First on the Farm Newsletter March 2021

New PPP guidelines for farmers

Brian Gilbert
Ag Banking Manager

The following is a story from the March 2021 edition of our First on the Farm Newsletter. 

As we are putting this newsletter together, we are in the middle of one of the longest cold snaps in 25 years. It seems like spring couldn’t be farther away. But, before we know it, we’ll all be back out in fields planting or working on any of the other busy projects that spring on the farm brings.

Right now, though, our ag team is working hard to stay up to date on the latest and greatest government programs for COVID-19 relief. A lot has changed since our last newsletter in October, so we wanted to provide some updates. 

First of all, there have been substantial changes to the Paycheck Protection Program (PPP). You might remember this loan program from the early days of the pandemic, which offered forgivable loans to businesses suffering from the effects of COVID-19. The first version of the program made qualifying somewhat difficult for farmers, but new legislation signed into law on December 27, 2020, made qualifying easier for farmers in a couple different ways. For one, there are no revenue reduction requirements. In addition, Schedule F sole proprietors can use gross farm income to determine loan amounts.

As a reminder, these loans offer the opportunity for 100% forgiveness if you meet certain conditions. The chance for a forgivable loan doesn’t come around very often, so we’d encourage you to take advantage of this opportunity to benefit your operation. Visit our website to learn more and apply. If you have any questions, feel free to contact your banker or email our SBA Hub.

Outside of PPP, there have been a few other developments in government relief programs with the turnover in presidential administrations. 

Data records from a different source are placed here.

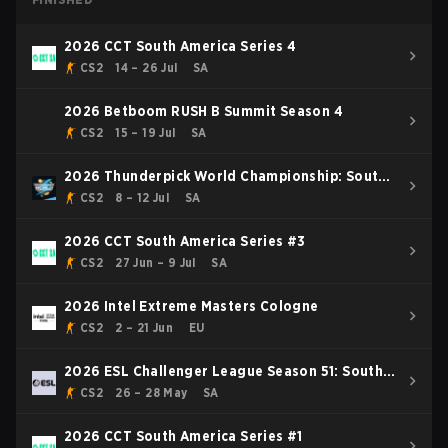
2026 CCT South America Series 4
CS2
14 – 26 Jul
SA
2026 Betboom RUSH B Summit Season 4
CS2
15 – 19 Jul
SA
2026 Thunderpick World Championship: South
American Series #2
CS2
8 – 12 Jul
SA
2026 CCT South America Series #3
CS2
27 Jun – 9 Jul
SA
2026 Intel Extreme Masters Cologne
CS2
2 – 21 Jun
EU
2026 ESL Challenger League Season 51: South
America
CS2
26 – 28 May
SA
2026 CCT South America Series #1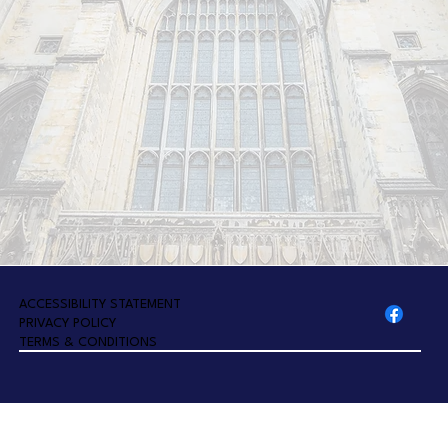
A
CCESSIBILITY STATEMENT
PRIVACY POLICY
TERMS & CONDITIONS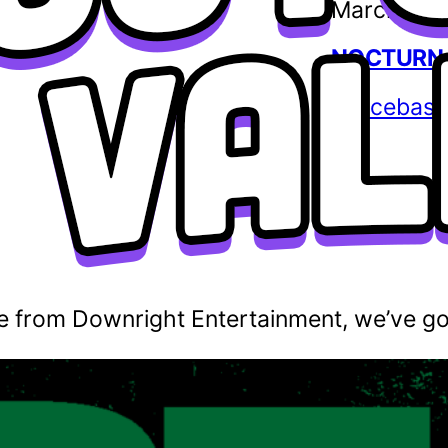
March 12,
NOCTURNA
spacebass
e from Downright Entertainment, we’ve got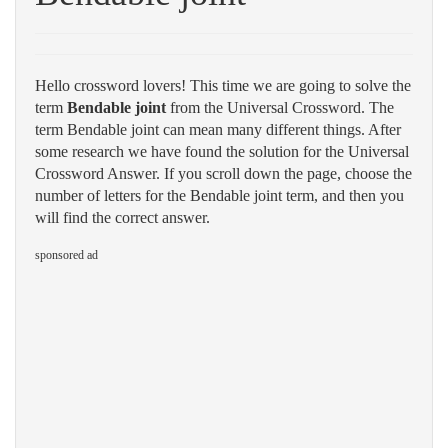
Hello crossword lovers! This time we are going to solve the
term
Bendable joint
from the Universal Crossword. The
term Bendable joint can mean many different things. After
some research we have found the solution for the Universal
Crossword Answer. If you scroll down the page, choose the
number of letters for the Bendable joint term, and then you
will find the correct answer.
sponsored ad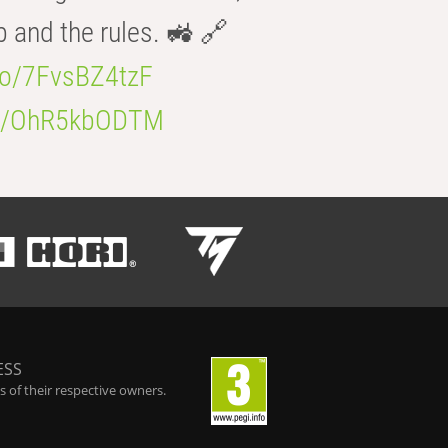
b and the rules. 🚜 🔗
.co/7FvsBZ4tzF
.co/OhR5kbODTM
ESS
 of their respective owners.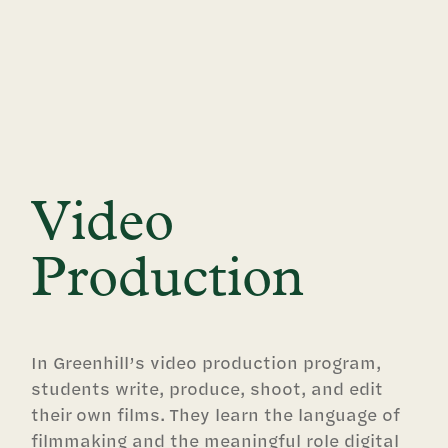
Video
Production
In Greenhill’s video production program,
students write, produce, shoot, and edit
their own films. They learn the language of
filmmaking and the meaningful role digital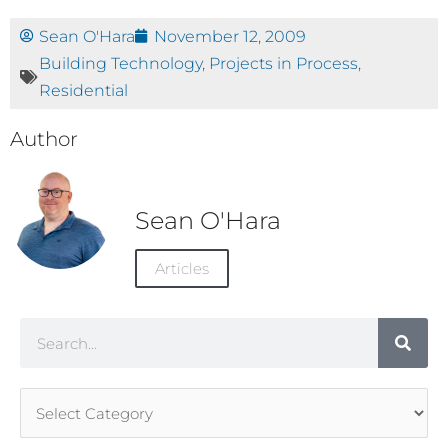
Sean O'Hara
November 12, 2009
Building Technology
,
Projects in Process
,
Residential
Author
Sean O'Hara
Articles
Search
Article
Categories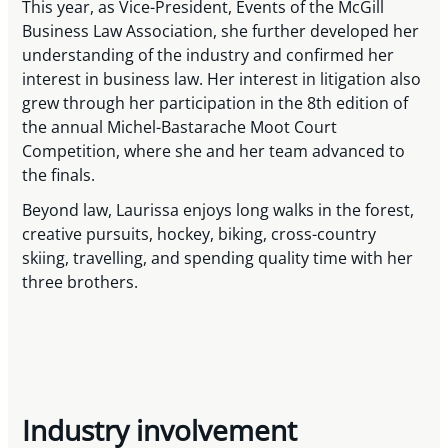
This year, as Vice-President, Events of the McGill
Business Law Association, she further developed her
understanding of the industry and confirmed her
interest in business law. Her interest in litigation also
grew through her participation in the 8th edition of
the annual Michel-Bastarache Moot Court
Competition, where she and her team advanced to
the finals.
Beyond law, Laurissa enjoys long walks in the forest,
creative pursuits, hockey, biking, cross-country
skiing, travelling, and spending quality time with her
three brothers.
Industry involvement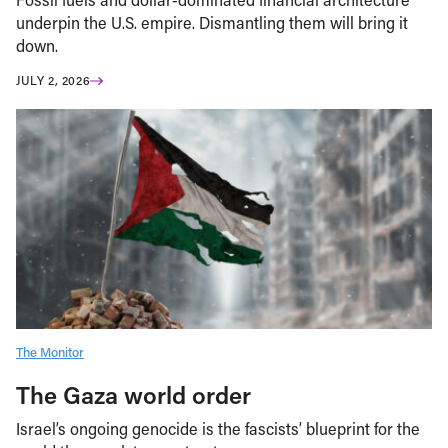
underpin the U.S. empire. Dismantling them will bring it
down.
JULY 2, 2026
The Monitor
The Gaza world order
Israel’s ongoing genocide is the fascists’ blueprint for the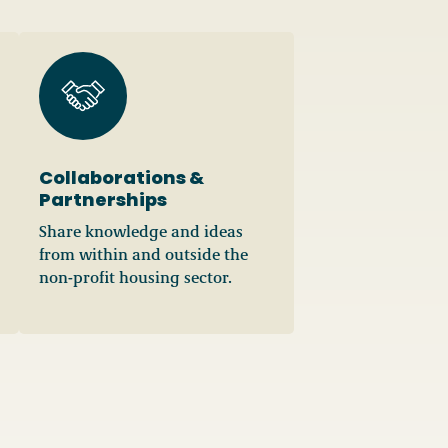
Collaborations &
Partnerships
Share knowledge and ideas
from within and outside the
non-profit housing sector.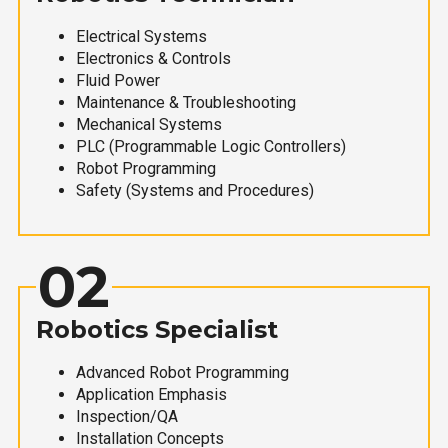
Electrical Systems
Electronics & Controls
Fluid Power
Maintenance & Troubleshooting
Mechanical Systems
PLC (Programmable Logic Controllers)
Robot Programming
Safety (Systems and Procedures)
02
Robotics Specialist
Advanced Robot Programming
Application Emphasis
Inspection/QA
Installation Concepts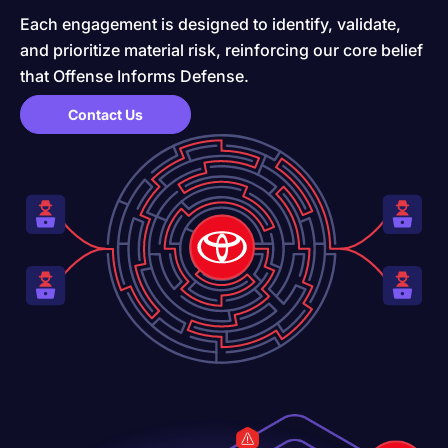
Each engagement is designed to identify, validate,
and prioritize material risk, reinforcing our core belief
that Offense Informs Defense.
Contact Us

On January 15, President Trump and Secretary of Agriculture Purdue announced $2.3 billion in additional aid to livestock producers through the Coronavirus Food Assistance Program (CFAP). However, those funds were suspended shortly after the inauguration of President Biden. At this time, new and altered applications are being accepted by the Farm Service Agency but will not be funded unless the new administration releases those funds.

The only other news surrounding government relief programs was the halting and delay of foreclosure and collections of past due Commodity Credit Corporation loans until 2022.

Just like all of you, we’re looking forward to the end of this pandemic and returning to life as normal! Until then, we’ll be here to support your operation and answer any questions you have about these programs.